Equity concerns are also vital, they add, because people who have access to back gardens or can afford private transport to less population dense areas can enjoy the outdoors unmasked, while many others without such privileges or resources cannot enjoy fresh air or exercise unmasked in settings where mask use is universally mandated outdoors.

They believe the public should be informed about the evolving scientific understanding of transmission mechanisms and should be encouraged to be most vigilant in indoor settings, while noting that prolonged and close contact outdoors may pose a risk.
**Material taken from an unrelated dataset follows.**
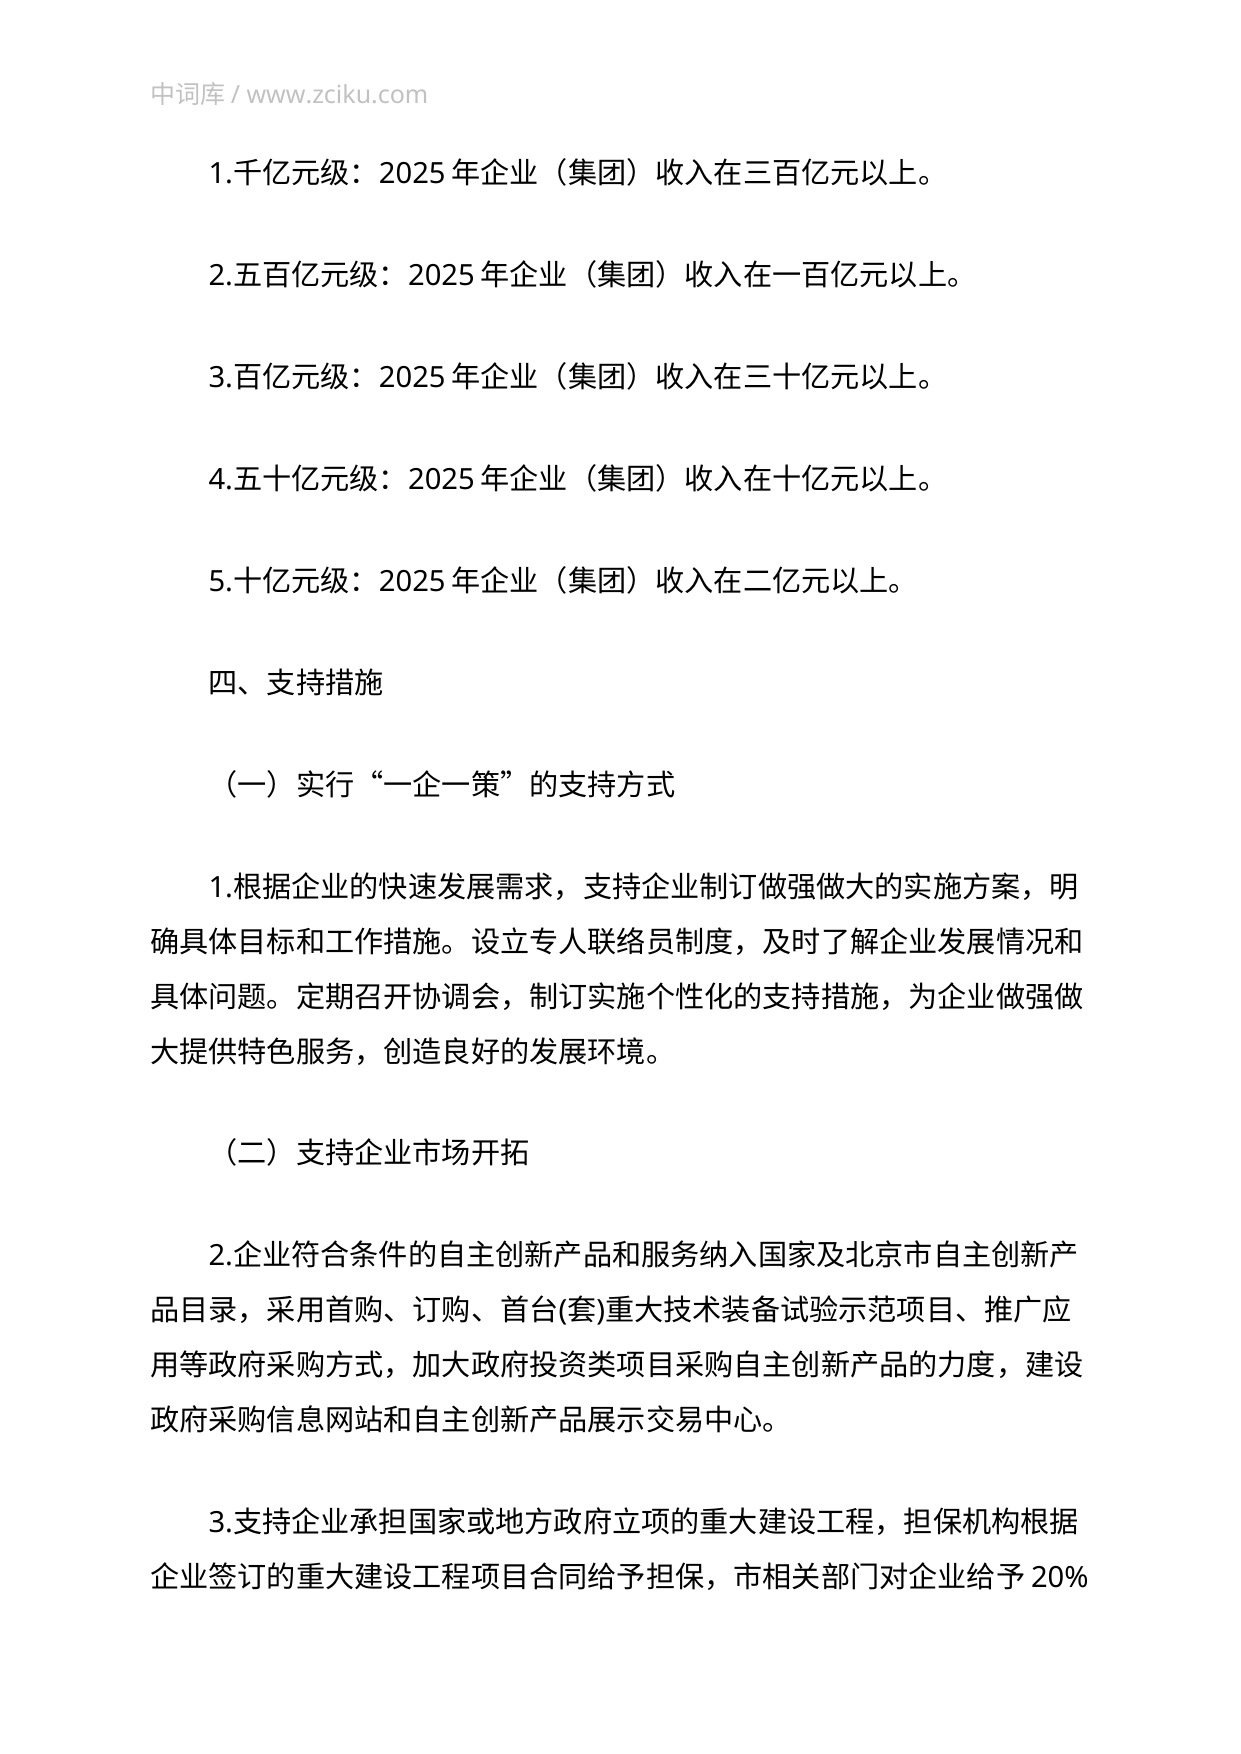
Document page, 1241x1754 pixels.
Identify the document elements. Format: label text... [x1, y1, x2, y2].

text 2.企业符合条件的自主创新产品和服务纳入国家及北京市自主创新产品目录，采用首购、订购、首台(套)重大技术装备试验示范项目、推广应用等政府采购方式，加大政府投资类项目采购自主创新产品的力度，建设政府采购信息网站和自主创新产品展示交易中心。 [150, 1232, 1090, 1439]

Ultimately, outdoor mask mandates may be popular in some settings, as they are among the most “visible interventions” purporting to demonstrate decisive leadership, they write.

“However, these mandates do little to tackle the real transmission risks or to address outcomes of socioeconomic inequities and structural racism, driving a disproportionate number of the infections and consistent disparities observed worldwide,” they conclude.

A linked article asks what do we know about airborne transmission of SARS-CoV-2? The World Health Organization is currently of the opinion that viral transmission by aerosols, while possible for covid-19, is not the main route by which SARS-CoV-2 spreads.

And in a linked commentary, The BMJ‘s patient editor explains why she wears a mask indoors and out. “Wearing a mask doesn’t mean that you are weak or cowardly. It’s a way to protect vulnerable people around you,” she writes. “I am vaccinated, yet I wear a mask inside or outside in solidarity with those who are still vulnerable.”